Exercise aim: A copy of the listing below is needed, exact in every line and without images.

Data excerpts:
****************************************

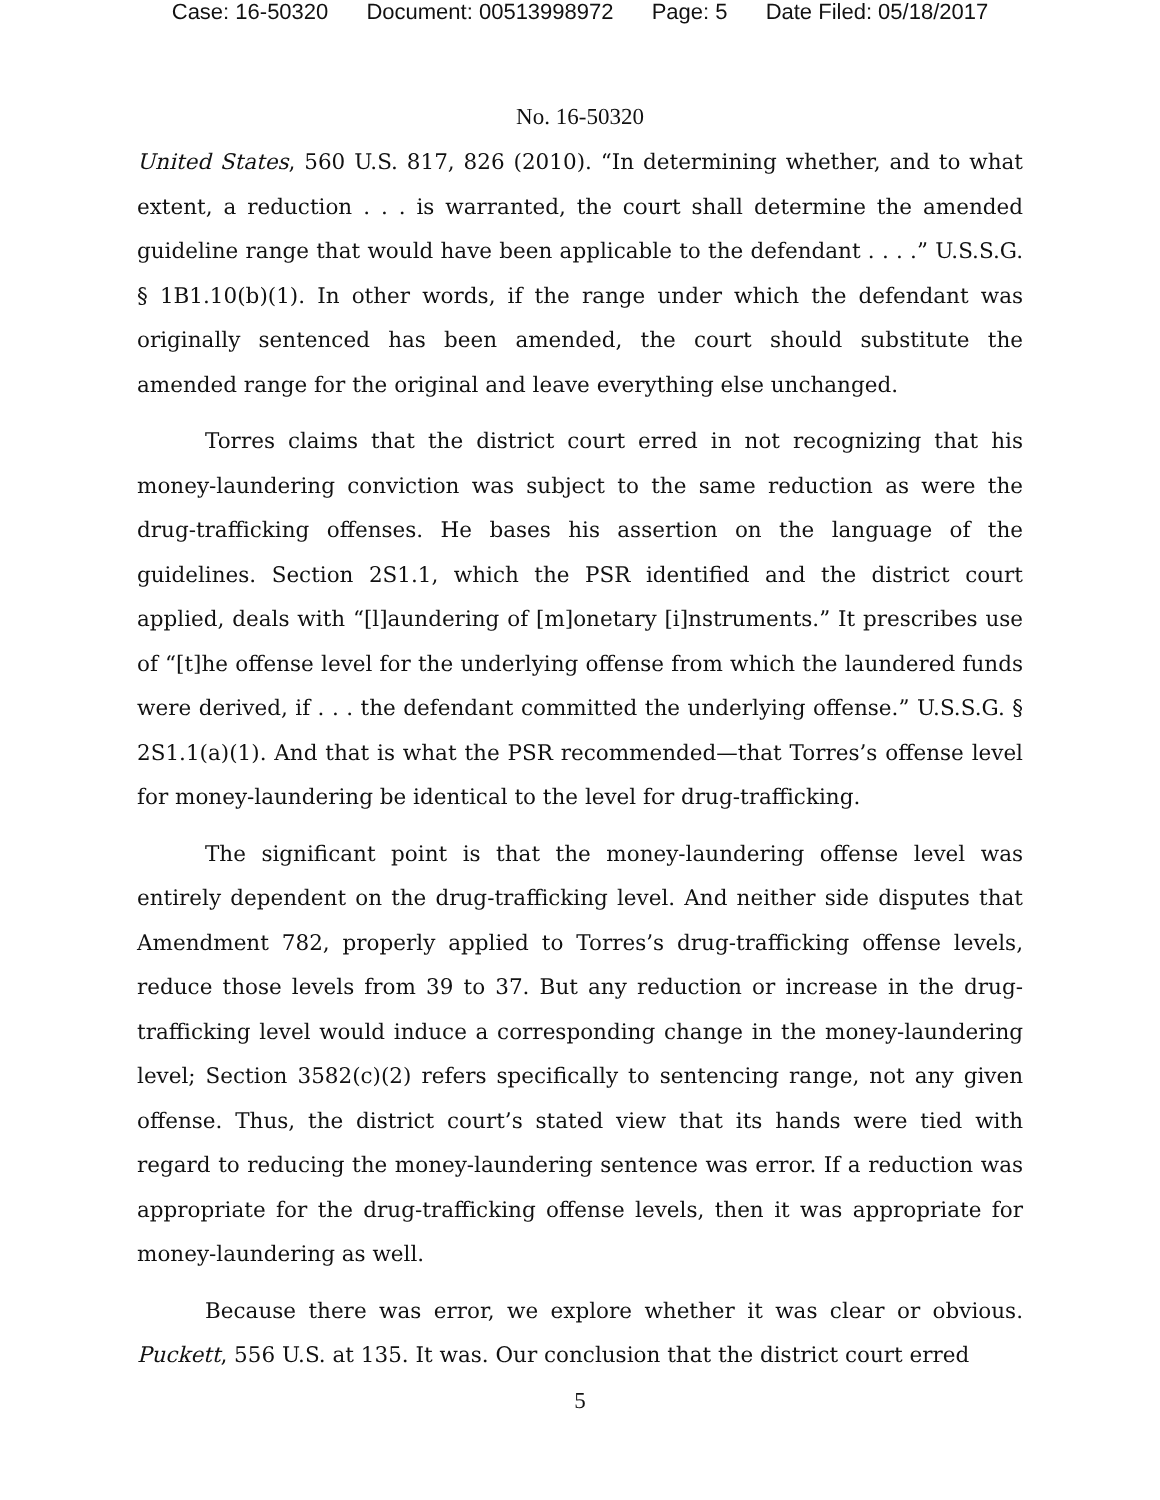Case: 16-50320 Document: 00513998972 Page: 5 Date Filed: 05/18/2017
No. 16-50320
United States, 560 U.S. 817, 826 (2010). “In determining whether, and to what extent, a reduction . . . is warranted, the court shall determine the amended guideline range that would have been applicable to the defendant . . . .” U.S.S.G. § 1B1.10(b)(1). In other words, if the range under which the defendant was originally sentenced has been amended, the court should substitute the amended range for the original and leave everything else unchanged.
Torres claims that the district court erred in not recognizing that his money-laundering conviction was subject to the same reduction as were the drug-trafficking offenses. He bases his assertion on the language of the guidelines. Section 2S1.1, which the PSR identified and the district court applied, deals with “[l]aundering of [m]onetary [i]nstruments.” It prescribes use of “[t]he offense level for the underlying offense from which the laundered funds were derived, if . . . the defendant committed the underlying offense.” U.S.S.G. § 2S1.1(a)(1). And that is what the PSR recommended—that Torres’s offense level for money-laundering be identical to the level for drug-trafficking.
The significant point is that the money-laundering offense level was entirely dependent on the drug-trafficking level. And neither side disputes that Amendment 782, properly applied to Torres’s drug-trafficking offense levels, reduce those levels from 39 to 37. But any reduction or increase in the drug-trafficking level would induce a corresponding change in the money-laundering level; Section 3582(c)(2) refers specifically to sentencing range, not any given offense. Thus, the district court’s stated view that its hands were tied with regard to reducing the money-laundering sentence was error. If a reduction was appropriate for the drug-trafficking offense levels, then it was appropriate for money-laundering as well.
Because there was error, we explore whether it was clear or obvious. Puckett, 556 U.S. at 135. It was. Our conclusion that the district court erred
5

****************************************

Problem solution:
Case: 16-50320 Document: 00513998972 Page: 5 Date Filed: 05/18/2017
No. 16-50320
United States, 560 U.S. 817, 826 (2010). “In determining whether, and to what extent, a reduction . . . is warranted, the court shall determine the amended guideline range that would have been applicable to the defendant . . . .” U.S.S.G. § 1B1.10(b)(1). In other words, if the range under which the defendant was originally sentenced has been amended, the court should substitute the amended range for the original and leave everything else unchanged.
Torres claims that the district court erred in not recognizing that his money-laundering conviction was subject to the same reduction as were the drug-trafficking offenses. He bases his assertion on the language of the guidelines. Section 2S1.1, which the PSR identified and the district court applied, deals with “[l]aundering of [m]onetary [i]nstruments.” It prescribes use of “[t]he offense level for the underlying offense from which the laundered funds were derived, if . . . the defendant committed the underlying offense.” U.S.S.G. § 2S1.1(a)(1). And that is what the PSR recommended—that Torres’s offense level for money-laundering be identical to the level for drug-trafficking.
The significant point is that the money-laundering offense level was entirely dependent on the drug-trafficking level. And neither side disputes that Amendment 782, properly applied to Torres’s drug-trafficking offense levels, reduce those levels from 39 to 37. But any reduction or increase in the drug-trafficking level would induce a corresponding change in the money-laundering level; Section 3582(c)(2) refers specifically to sentencing range, not any given offense. Thus, the district court’s stated view that its hands were tied with regard to reducing the money-laundering sentence was error. If a reduction was appropriate for the drug-trafficking offense levels, then it was appropriate for money-laundering as well.
Because there was error, we explore whether it was clear or obvious. Puckett, 556 U.S. at 135. It was. Our conclusion that the district court erred
5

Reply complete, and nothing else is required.